The Underrated Lentil

If you eat lentils regularly, you know how good for you they are-and, of course, how tasty they can be. But if you don’t, chances are you’re simply not familiar with the oft-overlooked crop, Here’s a primer on a food that should be a staple of your diet.   

If you eat lentils regularly, you know how good for you they are-and, of course, how tasty they can be. But if you don’t, chances are you’re simply not familiar with the oft-overlooked crop, Here’s a primer on a food that should be a staple of your diet.

Dating back to the Stone Age, lentil was among the first crops humans cultivated. These days, India and Turkey grow most of the world’s lentils. Saskatchewan is responsible for 80 per cent of Canada’s crop, much of which is exported to South American and European countries. Lentils come in a variety of colours, ranging from red to green to brown to black. According to Agriculture and Agri-Food Canada, though, red and green are the most popular varieties.
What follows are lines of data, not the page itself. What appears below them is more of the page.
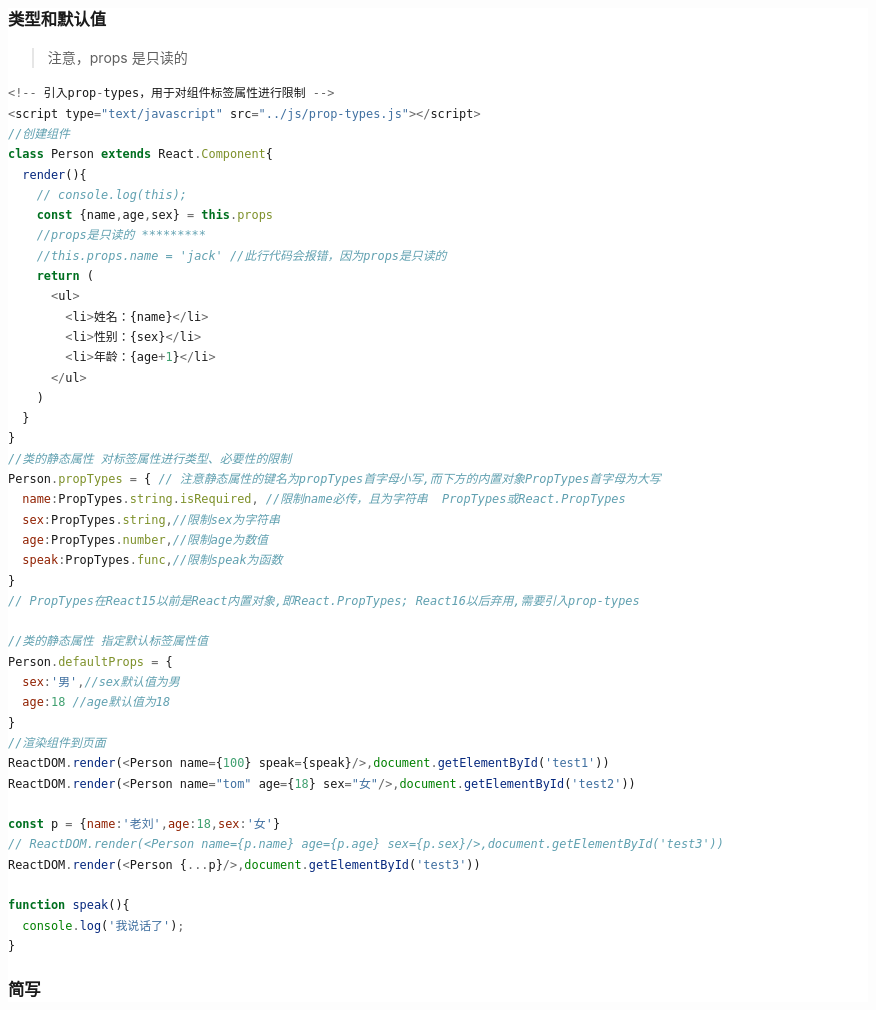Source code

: ### 类型和默认值

> 注意，props 是只读的

```javascript
<!-- 引入prop-types，用于对组件标签属性进行限制 -->
<script type="text/javascript" src="../js/prop-types.js"></script>
//创建组件
class Person extends React.Component{
  render(){
    // console.log(this);
    const {name,age,sex} = this.props
    //props是只读的 *********
    //this.props.name = 'jack' //此行代码会报错，因为props是只读的
    return (
      <ul>
        <li>姓名：{name}</li>
        <li>性别：{sex}</li>
        <li>年龄：{age+1}</li>
      </ul>
    )
  }
}
//类的静态属性 对标签属性进行类型、必要性的限制
Person.propTypes = { // 注意静态属性的键名为propTypes首字母小写,而下方的内置对象PropTypes首字母为大写
  name:PropTypes.string.isRequired, //限制name必传，且为字符串  PropTypes或React.PropTypes
  sex:PropTypes.string,//限制sex为字符串
  age:PropTypes.number,//限制age为数值
  speak:PropTypes.func,//限制speak为函数
}
// PropTypes在React15以前是React内置对象,即React.PropTypes; React16以后弃用,需要引入prop-types

//类的静态属性 指定默认标签属性值
Person.defaultProps = {
  sex:'男',//sex默认值为男
  age:18 //age默认值为18
}
//渲染组件到页面
ReactDOM.render(<Person name={100} speak={speak}/>,document.getElementById('test1'))
ReactDOM.render(<Person name="tom" age={18} sex="女"/>,document.getElementById('test2'))

const p = {name:'老刘',age:18,sex:'女'}
// ReactDOM.render(<Person name={p.name} age={p.age} sex={p.sex}/>,document.getElementById('test3'))
ReactDOM.render(<Person {...p}/>,document.getElementById('test3'))

function speak(){
  console.log('我说话了');
}
```

### 简写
But why should you eat lentils? To begin with, they complement an array of foods-soups, stews, salads and even curries-so they can be served in enough dishes to suit almost any palate. Lentil soup is particularly popular; it’s easy to prepare and well-suited to vegetarians, as lentils can replace many of the nutrients found in meat.

And they’re loaded with nutrients. Lentils are high in protein and low in calories and fat. According to the Weider Nutrition Group, eating lentils can help regulate your blood sugar and cholesterol levels, and protect you from heart disease, thanks to their soluble and insoluble fibres.

Lentils are also a good source of iron, which transports oxygen through your body, helping you feel normal every day, and vitamin B, which can reduce cholesterol.